Le PALP ne chatouille pas que les sens, pour reprendre son slogan, mais aussi les esprits. Tout en continuant à organiser des concerts inédits, le festival valaisan s’est donné comme nouvelle mission de changer la politique des régions de montagne. Un projet qui démontre la capacité de vision de Sébastien Olesen, son fondateur, et d’Eddy Baillifard, surnommé Monsieur Raclette, fromager curateur.
Les deux compères ont des projets plein la tête pour rebooster la vie dans les vallées alpines. Autour d’un verre de fendant, ils décrivent comment la manifestation s’est transformée en phare culturel. Désormais régulièrement invité à l’étranger, le PALP peut se targuer de réveiller les traditions en les mettant au goût du jour, le tout dans une ambiance conviviale. Une vitrine idéale de la Suisse et un modèle de festival intelligent qui s’est donné une mission beaucoup plus vaste que simplement d’animer la saison touristique d’été.
Depuis plus d’une décennie, le PALP surprend avec des rendez-vous devenus cultes, comme la Rocklette dans les alpages, un concept inédit qui fusionne gros concerts de rock et, comme seul casse-croûte, de délicieuses raclettes. Idée de génie, le festival attire toutes les générations, des montagnards mais aussi des urbains. «Il y a bientôt plus de gens de l’Arc lémanique que de Valaisans», lance Sébastien Olesen.
Les rencontres culturelles du PALP qui courent aujourd’hui sur tout l’été: bal masqué, silent disco, concerts dans les gorges, gigues dans des carnotsets, etc. La liste semble infinie. Et les billets pour s’évader dans ses environnements dépaysants s’arrachent. «Il y a des fidèles. Tu les voyais d’abord ados et maintenant avec leurs gamins», raconte avec fierté Eddy Baillifard. En 2020, dans un monde sans pandémie, ils auraient accueilli 35 000 festivaliers. Finalement, ils étaient 14 000 dans une édition revisitée avec brio, un score incroyable à l’heure du covid.
Le directeur, Martignerain de 36 ans, construit aujourd’hui une maison dans le village natal de Monsieur Raclette à Bruson. Les deux Bagnards ont fait les quatre cents coups ensemble. Ils se remémorent les Electroclettes par exemple, qu’ils ont organisées au sommet des pistes de ski de Verbier en passant par La Chaux (2200 mètres) et à Séoul en Corée du Sud.
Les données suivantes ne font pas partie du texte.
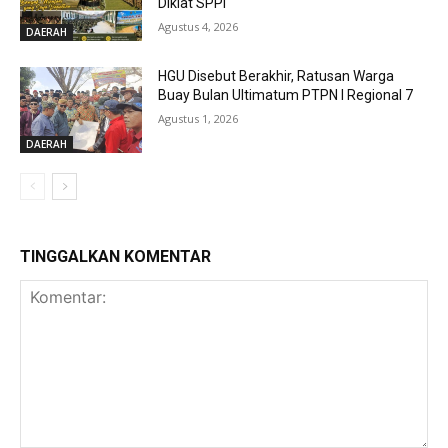
Diklat SPPI
Agustus 4, 2026
DAERAH
HGU Disebut Berakhir, Ratusan Warga
Buay Bulan Ultimatum PTPN I Regional 7
Agustus 1, 2026
DAERAH
TINGGALKAN KOMENTAR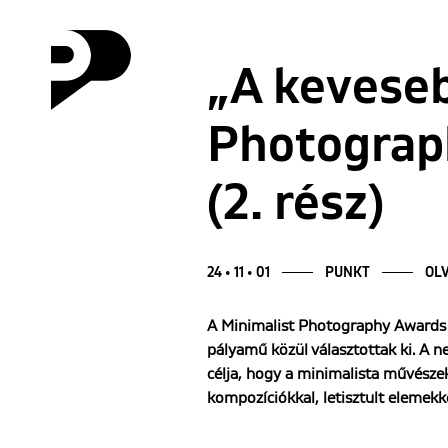
„A keveseb
Photograph
(2. rész)
24 • 11 • 01
PUNKT
OLV
A Minimalist Photography Awards 
pályamű közül választottak ki. A n
célja, hogy a minimalista művészek
kompozíciókkal, letisztult elemekk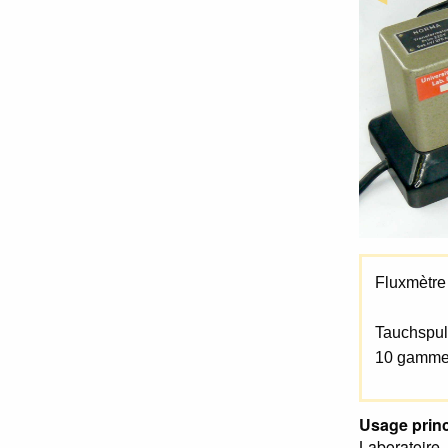
Fluxmètre 
Tauchspul
10 gammes
Usage princ
Laboratoire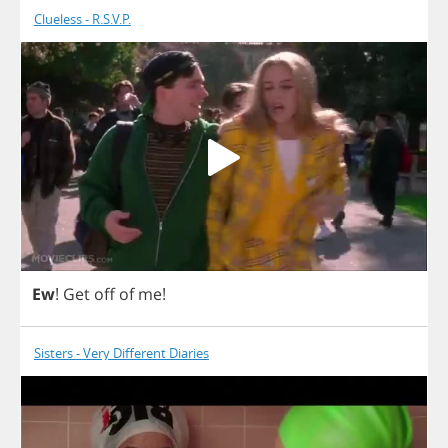
Clueless - R.S.V.P.
Ew
!
Get
off
of
me
!
Sisters - Very Different Diaries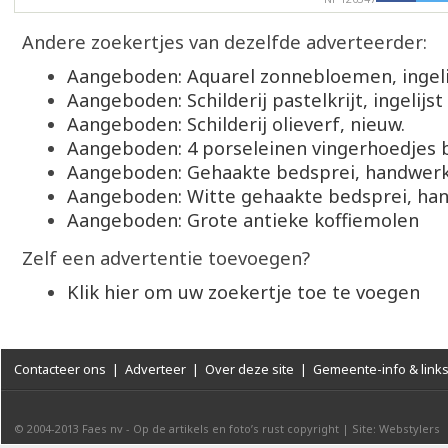
Andere zoekertjes van dezelfde adverteerder:
Aangeboden: Aquarel zonnebloemen, ingeli
Aangeboden: Schilderij pastelkrijt, ingelijst
Aangeboden: Schilderij olieverf, nieuw.
Aangeboden: 4 porseleinen vingerhoedjes
Aangeboden: Gehaakte bedsprei, handwer
Aangeboden: Witte gehaakte bedsprei, ha
Aangeboden: Grote antieke koffiemolen
Zelf een advertentie toevoegen?
Klik hier om uw zoekertje toe te voegen
Contacteer ons
|
Adverteer
|
Over deze site
|
Gemeente-info & link
© 2004-2013
Faes nv
-
Op de artikels en foto’s rust copyright
|
Site: Webstylers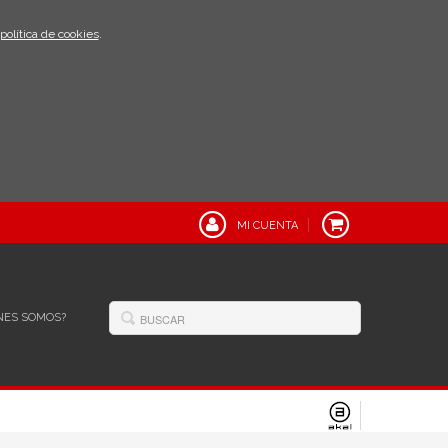
política de cookies
.
MI CUENTA
NES SOMOS?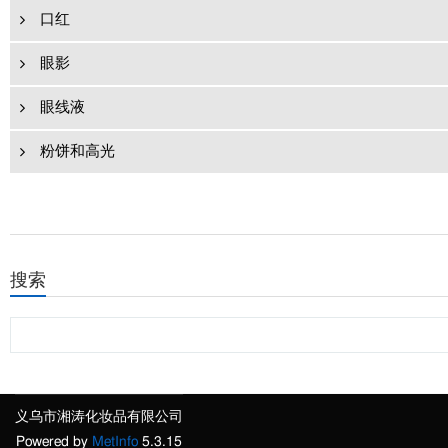
口红
眼影
眼线液
粉饼和高光
搜索
义乌市湘涛化妆品有限公司
Powered by
MetInfo
5.3.15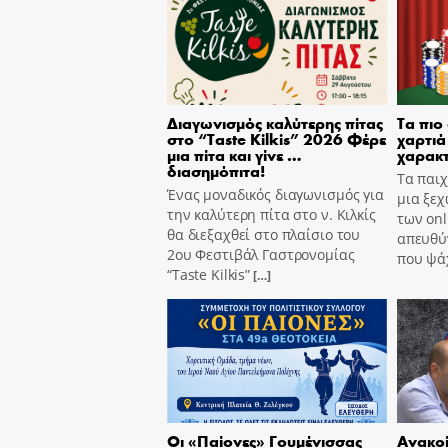
Διαγωνισμός καλύτερης πίτας
Τα πιο
στο “Taste Kilkis” 2026 Φέρε
χαρτιά 
μια πίτα και γίνε …
χαρακτ
διασημόπιτα!
Τα παιχ
Ένας μοναδικός διαγωνισμός για
μια ξεχ
την καλύτερη πίτα στο ν. Κιλκίς
των onl
θα διεξαχθεί στο πλαίσιο του
απευθύν
2ου Φεστιβάλ Γαστρονομίας
που ψά
“Taste Kilkis”
[…]
Οι «Παίονες» Γουμένισσας
Ανακοί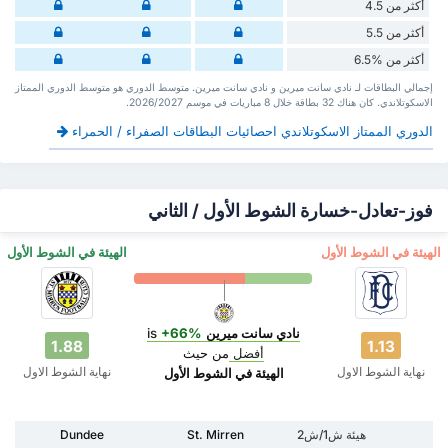
أكثر من 4.5
أكثر من 5.5
أكثر من %6.5
إجمالي البطاقات لـ نادي سانت ميرين و نادي سانت ميرين. متوسط الدوري هو متوسط الدوري الممتاز
الاسكوتلاندي. كان هناك 32 بطاقة ‏خلال 8 مباريات في موسم 2026/2027.
الدوري الممتاز الاسكوتلاندي احصائيات البطاقات الصفراء / الحمراء
فوز-تعادل-خسارة الشوط الأول / الثاني
‏الهيئة في الشوط الأول
‏الهيئة في الشوط الأول
نادي سانت ميرين
is
+66%
1.88
1.13
أفضل
من حيث
نهاية الشوط الاول
نهاية الشوط الاول
‏الهيئة في الشوط الأول
هيئة ش1/ش2
St. Mirren
Dundee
Après avoir raclé aux beats des grands DJ, même Eddy a pris goût à la musique électronique. «Il a fallu qu’on s’exporte pour que le Valais reconnaisse l’immense potentiel de nos manifestations qui lient terroir et insolite», se souvient Sébastien Olesen.
Leur rencontre? Retour en 2013 dans l’ancienne fromagerie d’Eddy. «J’avais affaire à des clients venus du Danemark. Moi, je parle que le français et le patois et voilà que Sébastien commence à faire le traducteur!» s’étonne encore le gérant de la Raclett’House. Le responsable du PALP est à moitié Danois du côté de son père. «Depuis, on ne s’est plus quittés!» rigole le quinquagénaire, qui est notamment derrière la naissance d’un robot racleur professionnel en partenariat avec l’Idiap à Martigny.
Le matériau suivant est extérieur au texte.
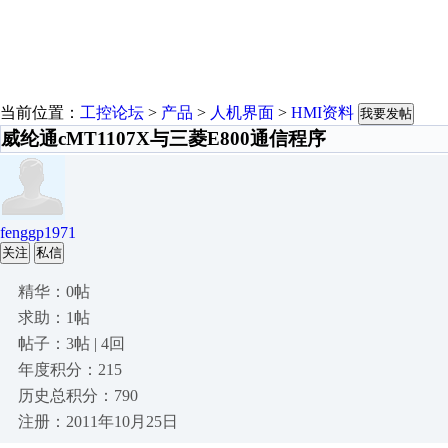
当前位置：
工控论坛
>
产品
>
人机界面
>
HMI资料
我要发帖
威纶通cMT1107X与三菱E800通信程序
fenggp1971
关注
私信
精华：0帖
求助：1帖
帖子：3帖 | 4回
年度积分：215
历史总积分：790
注册：2011年10月25日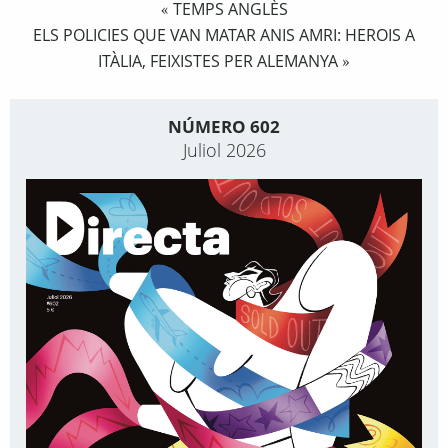
TEMPS ANGLÈS
«
ELS POLICIES QUE VAN MATAR ANIS AMRI: HEROIS A
ITÀLIA, FEIXISTES PER ALEMANYA
»
NÚMERO 602
Juliol 2026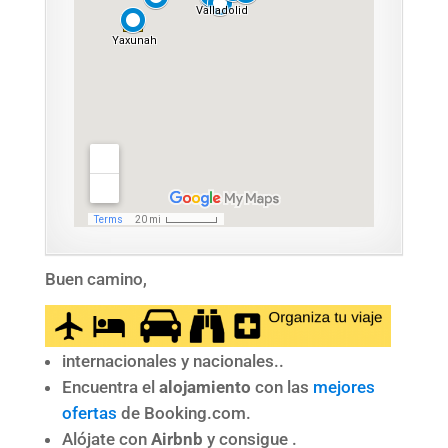
Buen camino,
internacionales y nacionales..
Encuentra el
alojamiento
con las
mejores
ofertas
de Booking.com.
Alójate con
Airbnb
y consigue .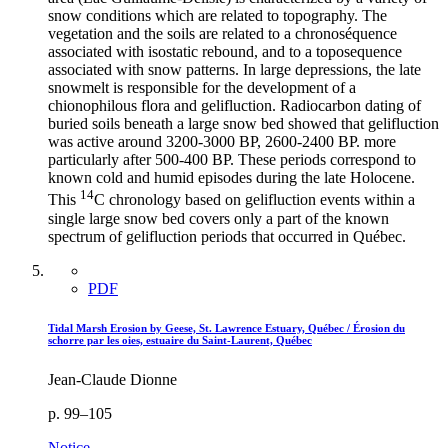
snow conditions which are related to topography. The
vegetation and the soils are related to a chronoséquence
associated with isostatic rebound, and to a toposequence
associated with snow patterns. In large depressions, the late
snowmelt is responsible for the development of a
chionophilous flora and gelifluction. Radiocarbon dating of
buried soils beneath a large snow bed showed that gelifluction
was active around 3200-3000 BP, 2600-2400 BP. more
particularly after 500-400 BP. These periods correspond to
known cold and humid episodes during the late Holocene.
14
This
C chronology based on gelifluction events within a
single large snow bed covers only a part of the known
spectrum of gelifluction periods that occurred in Québec.
PDF
Tidal Marsh Erosion by Geese, St. Lawrence Estuary, Québec / Érosion du
schorre par les oies, estuaire du Saint-Laurent, Québec
Jean-Claude Dionne
p. 99–105
Notice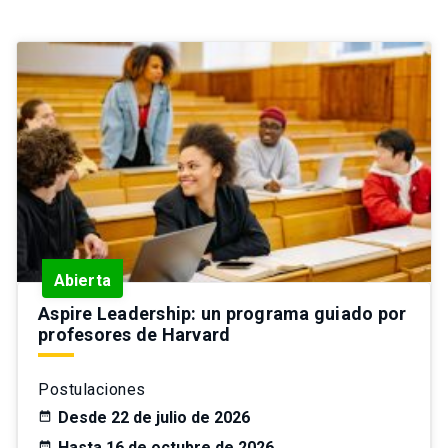
Abierta
Aspire Leadership: un programa guiado por
profesores de Harvard
Postulaciones
Desde 22 de julio de 2026
Hasta 16 de octubre de 2026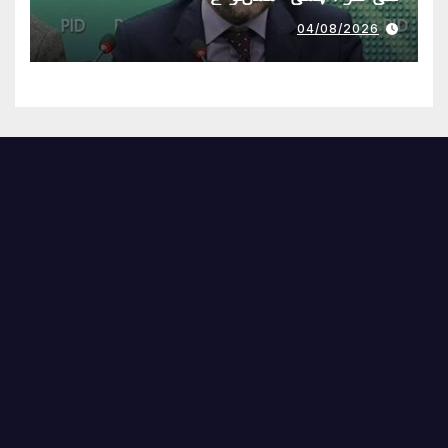
04/08/2026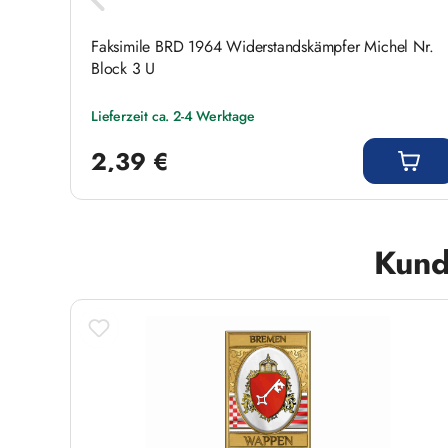
Faksimile BRD 1964 Widerstandskämpfer Michel Nr.
Block 3 U
Lieferzeit ca. 2-4 Werktage
Regulärer Preis:
2,39 €
Produktgalerie überspringen
Kund
Neu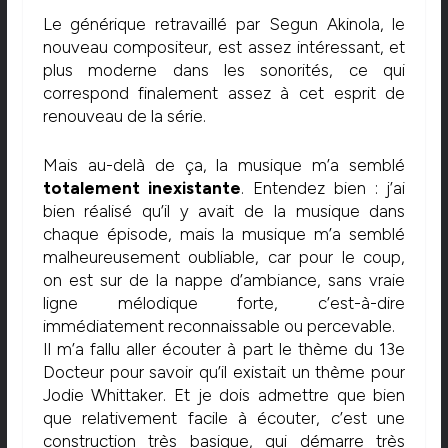
Le générique retravaillé par Segun Akinola, le
nouveau compositeur, est assez intéressant, et
plus moderne dans les sonorités, ce qui
correspond finalement assez à cet esprit de
renouveau de la série.
Mais au-delà de ça, la musique m’a semblé
totalement inexistante
. Entendez bien : j’ai
bien réalisé qu’il y avait de la musique dans
chaque épisode, mais la musique m’a semblé
malheureusement oubliable, car pour le coup,
on est sur de la nappe d’ambiance, sans vraie
ligne mélodique forte, c’est-à-dire
immédiatement reconnaissable ou percevable.
Il m’a fallu aller écouter à part le thème du 13e
Docteur pour savoir qu’il existait un thème pour
Jodie Whittaker. Et je dois admettre que bien
que relativement facile à écouter, c’est une
construction très basique, qui démarre très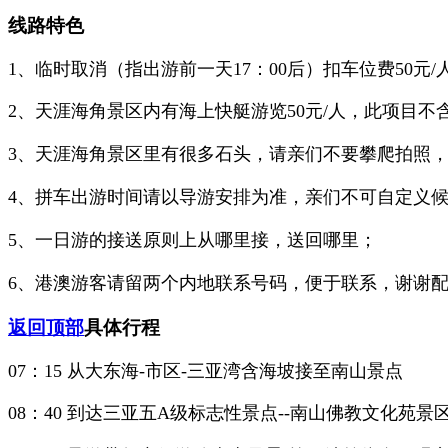
线路特色
1、临时取消（指出游前一天17：00后）扣车位费50元/
2、天涯海角景区内有海上快艇游览50元/人，此项目
3、天涯海角景区里有很多石头，请亲们不要攀爬拍照
4
、拼车出游时间请以导游安排为准，亲们不可自定义
5、一日游的接送原则上从哪里接，送回哪里；
6、
港澳游客请留两个内地联系号码，便于联系，谢谢
返回顶部
具体行程
07：15 从大东海-市区-三亚湾含海坡接至南山景点
08：40 到达三亚五A级标志性景点--南山佛教文化苑景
Sensibles à l’environnement, les pionniers du PALP insistent aussi pour mettre en place des transports à mobilité douce. En 2019, ils créent le PALP Village à Bruson où ils installent un centre de recherche et d’innovation. Parmi les projets, la création d’un Musée de la raclette qui fera le lien entre l’ambiance imposante de l’artisanat valaisan (lampes à cornes, labyrinthe de cloches) et une facette plus interactive et technologique. Mais aussi la mise en place d’un sauna au bisse des Ravines, au-dessus de leur hameau. «Pour le moment, on est bloqué par le canton car la montagne est sous cloche, mais on va trouver une solution», répond simplement Sébastien Olesen.
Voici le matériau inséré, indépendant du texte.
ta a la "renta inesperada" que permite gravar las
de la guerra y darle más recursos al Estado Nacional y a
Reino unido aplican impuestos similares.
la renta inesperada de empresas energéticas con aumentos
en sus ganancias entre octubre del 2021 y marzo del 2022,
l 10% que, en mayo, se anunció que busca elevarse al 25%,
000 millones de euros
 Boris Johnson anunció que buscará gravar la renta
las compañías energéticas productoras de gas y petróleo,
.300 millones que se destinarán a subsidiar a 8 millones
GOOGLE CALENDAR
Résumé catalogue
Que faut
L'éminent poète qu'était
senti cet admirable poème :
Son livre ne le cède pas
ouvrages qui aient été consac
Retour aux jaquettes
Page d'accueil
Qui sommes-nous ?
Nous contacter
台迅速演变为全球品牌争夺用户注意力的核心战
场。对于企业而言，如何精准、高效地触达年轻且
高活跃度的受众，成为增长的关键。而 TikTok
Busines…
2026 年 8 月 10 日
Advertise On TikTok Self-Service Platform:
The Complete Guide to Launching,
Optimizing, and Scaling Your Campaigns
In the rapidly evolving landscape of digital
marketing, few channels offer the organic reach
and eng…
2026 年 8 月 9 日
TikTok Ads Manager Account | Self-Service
L’édition 2021 du festival rime, elle, avec deux grandes nouveautés. D’un côté, les concerts intimistes des salons flottants sur le lac du Louché à Lens qui viennent de s’achever. Construits spécialement pour l’occasion, ces radeaux séduisent: la billetterie a rapidement affiché complet et le concept sera reconduit en 2022. De l’autre, Gorgeous qui aura lieu en septembre, soit des instants musicaux spectaculaires dans les gorges du Triège Salvan aux Marécottes. «Ils n’ont que des idées folles!» applaudit Eddy. «Je vous assure, parfois ils me font un peu peur: Sébastien serait capable un jour de m’envoyer racler sur un parapente!»